Das Cineplex Freyung – ein typischer Nebenjob-Betrieb
Diese Anekdote macht deutlich, was der 37-Jährige in Worten zu fassen versucht. „Bei uns läuft’s eben a bissal anders. Trotz aller Arbeit soll bei uns der Spaß nie zu kurz kommen.“ Doch während die Besucher das Kino als entspanntes Freizeiterlebnis wahrnehmen sollen, sind im Hintergrund viele Menschen damit beschäftigt, dass der Betrieb nicht ins Stocken gerät. Es müssen Dienstpläne geschrieben, Filme ausgewählt und Waren bestellt werden. „Klar, viele dieser Aufgaben sind automatisiert. Aber dennoch müssen die entsprechenden Programme immer wieder aktualisiert werden“, erklärt Hajü Hödl.
21 Mitarbeiter sind im Freyunger Kino beschäftigt. Neben dem Theaterleiter und seiner Stellvertreterin Anja Böhme gibt es nur zwei weitere Vollzeitkräfte. Der Großteil der Belegschaft setzt sich aus Studenten und Schülern zusammen, die nebenbei im Cineplex jobben. „Dieses Modell hat sich bewährt. Wir sind ein typischer Nebenjob-Betrieb, in dem vor allem die jüngere Generation eine Job-Möglichkeit bekommt.“ Der einfach Grund hierfür: Vor allem am Abend und an Feiertagen herrscht im Kino Hochbetrieb. Zeiten, die alles andere als familienfreundlich sind und in denen vor allem flexible Arbeitskräfte benötigt werden. Daher fühlen sich eher junge, ungebundene Menschen angesprochen.

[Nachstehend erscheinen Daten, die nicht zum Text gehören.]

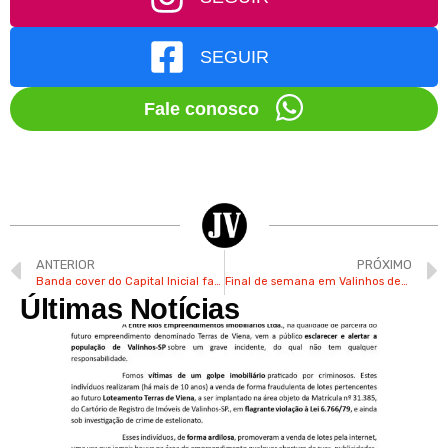
SEGUIR
Fale conosco
ANTERIOR
PRÓXIMO
Banda cover do Capital Inicial faz show em Valinhos em prol do Grupo Rosa e Amor
Final de semana em Valinhos deve ter temperaturas altas
Últimas Notícias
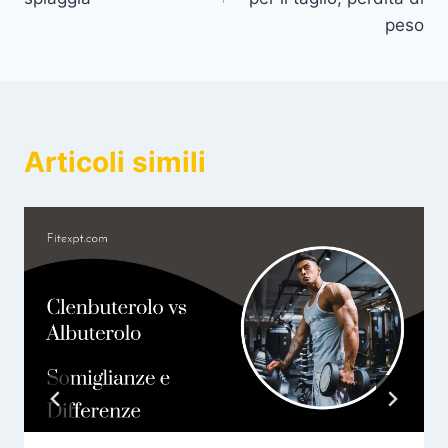
peso
Articoli simili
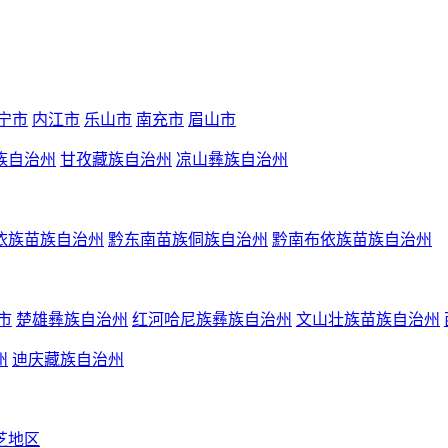
宁市
内江市
乐山市
南充市
眉山市
族自治州
甘孜藏族自治州
凉山彝族自治州
依族苗族自治州
黔东南苗族侗族自治州
黔南布依族苗族自治州
市
楚雄彝族自治州
红河哈尼族彝族自治州
文山壮族苗族自治州
州
迪庆藏族自治州
芝地区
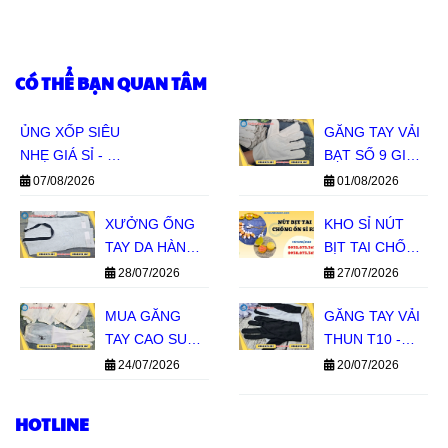
CÓ THỂ BẠN QUAN TÂM
ỦNG XỐP SIÊU
GĂNG TAY VẢI
NHẸ GIÁ SỈ - ĐỦ
BẠT SỐ 9 GIÁ
SIZE ĐỦ MÀU
SỈ - HÀNG SẴN
07/08/2026
01/08/2026
CHO ĐẠI LÝ
KHO, BÁO GIÁ
XƯỞNG ỐNG
NHANH
KHO SỈ NÚT
TAY DA HÀN
BỊT TAI CHỐNG
GIÁ SỈ TPHCM
ỒN SILICON 1
28/07/2026
27/07/2026
TẦNG, 2 TẦNG
MUA GĂNG
GIÁ SỈ MIỀN
GĂNG TAY VẢI
TAY CAO SU
NAM
THUN T10 -
CON HƯƠU
BỀN TAY, GIÁ
24/07/2026
20/07/2026
GIÁ SỈ TẠI LÊ
SỈ TIẾT KIỆM
THANH
HOTLINE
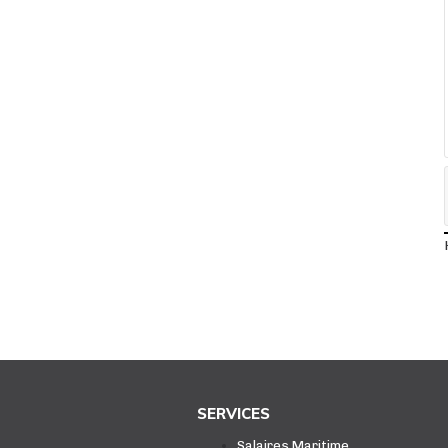
SERVICES
Salaires Maritime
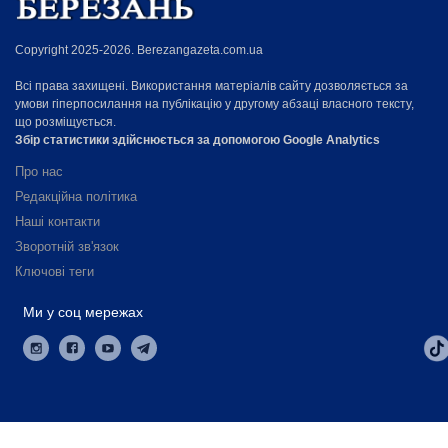
Copyright 2025-2026. Berezangazeta.com.ua
Всі права захищені. Використання матеріалів сайту дозволяється за
умови гіперпосилання на публікацію у другому абзаці власного тексту,
що розміщується.
Збір статистики здійснюється за допомогою Google Analytics
Про нас
Редакційна політика
Наші контакти
Зворотній зв'язок
Ключові теги
Ми у соц мережах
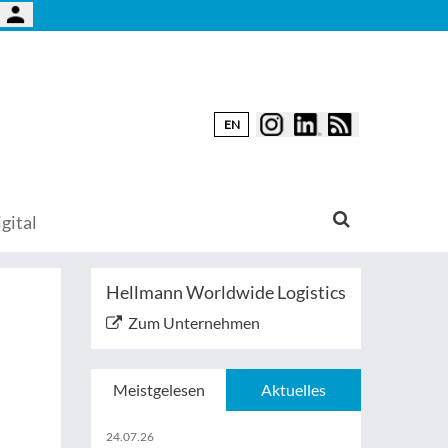
EN
gital
Hellmann Worldwide Logistics
Zum Unternehmen
Meistgelesen
Aktuelles
24.07.26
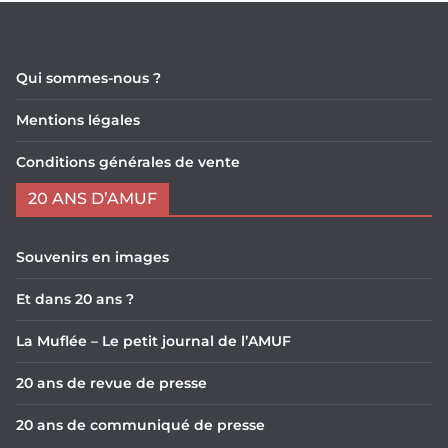
Qui sommes-nous ?
Mentions légales
Conditions générales de vente
20 ANS D’AMUF
Souvenirs en images
Et dans 20 ans ?
La Muflée – Le petit journal de l’AMUF
20 ans de revue de presse
20 ans de communiqué de presse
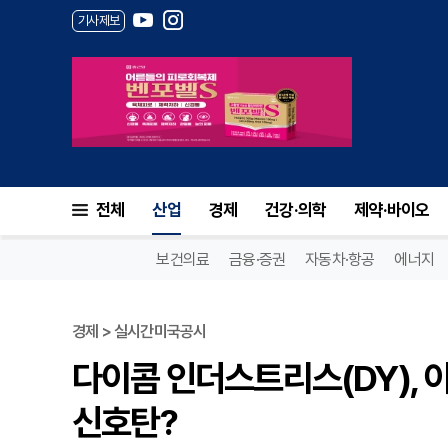
기사제보
전체
산업
경제
건강·의학
제약·바이오
보건의료
금융·증권
자동차·항공
에너지
경제 > 실시간미국공시
다이콤 인더스트리스(DY), 
신호탄?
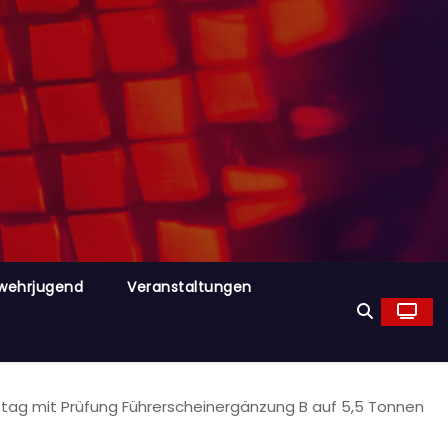
wehrjugend
Veranstaltungen
ngstag mit Prüfung Führerscheinergänzung B auf 5,5 Tonnen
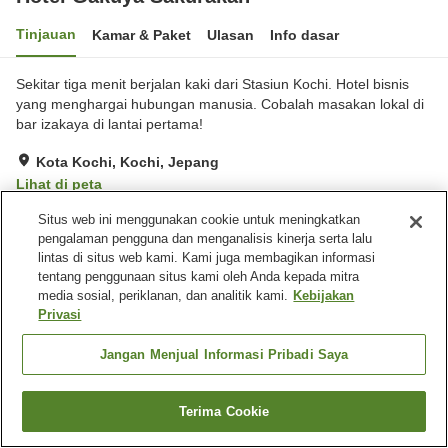
Tinjauan
Kamar & Paket
Ulasan
Info dasar
Sekitar tiga menit berjalan kaki dari Stasiun Kochi. Hotel bisnis
yang menghargai hubungan manusia. Cobalah masakan lokal di
bar izakaya di lantai pertama!
Kota Kochi, Kochi, Jepang
Lihat di peta
Baik
Ulasan:
303
3.8
Situs web ini menggunakan cookie untuk meningkatkan
pengalaman pengguna dan menganalisis kinerja serta lalu
lintas di situs web kami. Kami juga membagikan informasi
Fasilitas properti
tentang penggunaan situs kami oleh Anda kepada mitra
media sosial, periklanan, dan analitik kami.
Kebijakan
Spa / Salon kecantikan
Pojok izakaya
Privasi
Mesin penjual otomatis
Laundry berbayar
Jangan Menjual Informasi Pribadi Saya
Beranda
Jepang
Kochi
Kota Kochi
Hotel Gakuya Sakurakan
Terima Cookie
Cari kamar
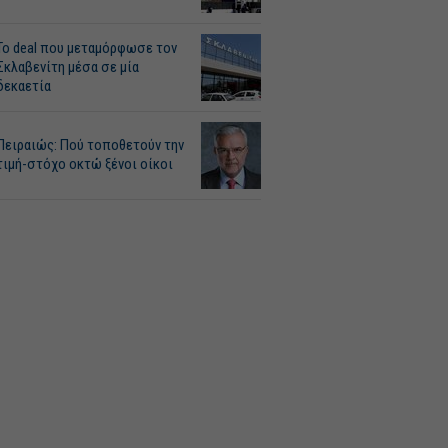
Το deal που μεταμόρφωσε τον
Σκλαβενίτη μέσα σε μία
δεκαετία
Πειραιώς: Πού τοποθετούν την
τιμή-στόχο οκτώ ξένοι οίκοι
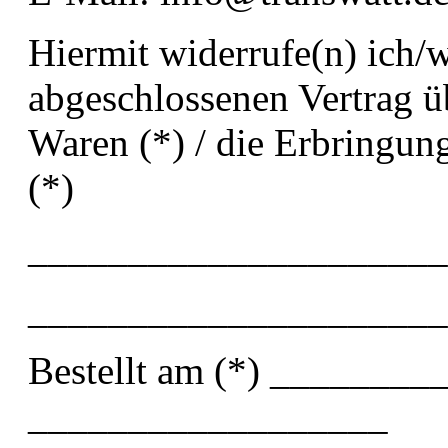
Hiermit widerrufe(n) ich/w
abgeschlossenen Vertrag ü
Waren (*) / die Erbringun
(*)
_____________________
_____________________
Bestellt am (*) _________
__________________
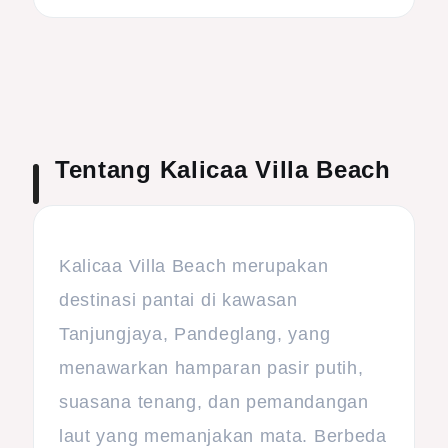
Tentang Kalicaa Villa Beach
Kalicaa Villa Beach merupakan
destinasi pantai di kawasan
Tanjungjaya, Pandeglang, yang
menawarkan hamparan pasir putih,
suasana tenang, dan pemandangan
laut yang memanjakan mata. Berbeda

„Deshalb können wir keine regionalen Getränke verkaufen“
Eine Eigenheit, die alle Kinos innerhalb des deutschlandweit agierenden Cineplex-Verbundes auszeichnet. „Auch wir gehören diesem Bündnis an – sind eine Art Franchise-Unternehmen, wobei das Freyunger und das Passauer Kino unter Leitung der Familie Vesper stehen.“ Dieser Zusammenschluss ermöglicht es Geschäftsführer Hajü Hödl in seinem Filmtheater im eher beschaulichen Freyung, Neuerscheinungen gleich am Premierentag präsentieren zu können. Die entsprechenden Verträge bringen aber auch Verpflichtungen mit sich. „Deshalb können wir beispielsweise keine regionalen Getränke verkaufen“, verdeutlicht der 37-Jährige.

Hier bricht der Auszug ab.